207 В 1293 г. и 1295 г. шведы ставят город на карельской земле; в 1300 г. ставят укрепления (призвав «нарочитых» мастеров своей земли и из Рима) над Невой в Охтенском устье («Венец земли» – Ландскрона) – Новг. I, с. 302 и 307.
208 Ладожане бьются с немцами (шведами) на Неве в 1383 г.; посадник с новгородцами и ладожанами отражает попытку шведов захватить Карелию в 1284 г.; 1285 г. – литовский набег на новгородскую волость; в 1294 г. новгородцы разрушают немецкий городок на р. Нарове, а в след. году – шведский городок в Карелии; 1297 г. сами строят крепость Копорье; приходилось усиливать укрепления Великого Новгорода («город камен» 1302 г.) – Новг. I, с. 300—308.
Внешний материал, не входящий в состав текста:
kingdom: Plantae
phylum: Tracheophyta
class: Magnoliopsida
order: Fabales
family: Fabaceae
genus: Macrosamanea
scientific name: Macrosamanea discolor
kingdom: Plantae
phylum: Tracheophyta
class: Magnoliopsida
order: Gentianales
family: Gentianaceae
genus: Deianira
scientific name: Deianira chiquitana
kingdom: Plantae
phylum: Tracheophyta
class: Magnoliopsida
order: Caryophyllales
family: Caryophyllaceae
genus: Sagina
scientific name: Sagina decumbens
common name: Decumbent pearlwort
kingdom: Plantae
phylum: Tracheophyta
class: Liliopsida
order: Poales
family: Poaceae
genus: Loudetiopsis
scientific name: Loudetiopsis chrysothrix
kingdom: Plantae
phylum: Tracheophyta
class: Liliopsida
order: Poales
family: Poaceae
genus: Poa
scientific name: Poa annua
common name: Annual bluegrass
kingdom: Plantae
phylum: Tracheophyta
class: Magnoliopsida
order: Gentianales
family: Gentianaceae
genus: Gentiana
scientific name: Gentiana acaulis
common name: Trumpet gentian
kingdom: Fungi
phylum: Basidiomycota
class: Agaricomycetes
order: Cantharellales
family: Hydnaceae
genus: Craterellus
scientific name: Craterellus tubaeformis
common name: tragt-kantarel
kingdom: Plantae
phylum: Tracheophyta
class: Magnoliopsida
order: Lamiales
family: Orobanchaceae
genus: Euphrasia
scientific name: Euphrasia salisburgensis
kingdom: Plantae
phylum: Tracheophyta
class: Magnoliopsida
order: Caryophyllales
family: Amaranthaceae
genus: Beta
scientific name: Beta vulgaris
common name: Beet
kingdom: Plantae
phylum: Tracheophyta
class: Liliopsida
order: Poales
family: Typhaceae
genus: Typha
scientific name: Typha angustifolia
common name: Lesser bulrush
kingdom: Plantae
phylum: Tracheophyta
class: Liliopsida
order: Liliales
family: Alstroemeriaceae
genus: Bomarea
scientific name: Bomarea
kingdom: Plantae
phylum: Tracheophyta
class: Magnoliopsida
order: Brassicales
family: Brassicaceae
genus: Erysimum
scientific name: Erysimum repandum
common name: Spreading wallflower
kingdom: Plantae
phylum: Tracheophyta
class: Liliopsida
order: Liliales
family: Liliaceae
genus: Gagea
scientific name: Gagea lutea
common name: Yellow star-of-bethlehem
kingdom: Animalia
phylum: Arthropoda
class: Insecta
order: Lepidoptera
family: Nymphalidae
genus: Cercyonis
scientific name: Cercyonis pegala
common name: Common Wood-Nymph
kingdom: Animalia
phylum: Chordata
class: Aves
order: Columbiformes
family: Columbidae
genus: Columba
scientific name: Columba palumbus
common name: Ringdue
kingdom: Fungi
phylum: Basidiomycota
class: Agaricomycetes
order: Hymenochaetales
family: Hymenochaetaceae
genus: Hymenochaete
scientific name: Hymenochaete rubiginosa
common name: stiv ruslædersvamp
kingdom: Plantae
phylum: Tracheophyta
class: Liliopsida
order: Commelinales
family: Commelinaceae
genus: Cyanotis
209 В 1293 г. – Новг. I. с. 303.
210 Поход в. к. Андрея «с полки низовскими» и новгородцами, окончившийся взятием Ландскроны в 1301 г., – Новг. I, с. 307—308.
211 Соловьев, «Ист. Рос.», кн. 1, с. 881 (примечание). Можно не сомневаться, что у этих князей в их «отчинных» городах были свои дворы и «вся жизнь», по старому киевскому выражению. Но тогда надо добавить к примечанию С.М. Соловьева: как Александр Невский «жил» в Переяславле, Андрей Юрьевич в Боголюбове, Владимир Мономах – на Берестове и т.д. Представление о князьях XIII в., хотя бы и «великих», как об «удельных», в значительной мере навеяно терминологией летописных сводов XVI в., особенно Никоновской летописи с ее выдержанным генеалогическим интересом эпохи составления государева Родословца.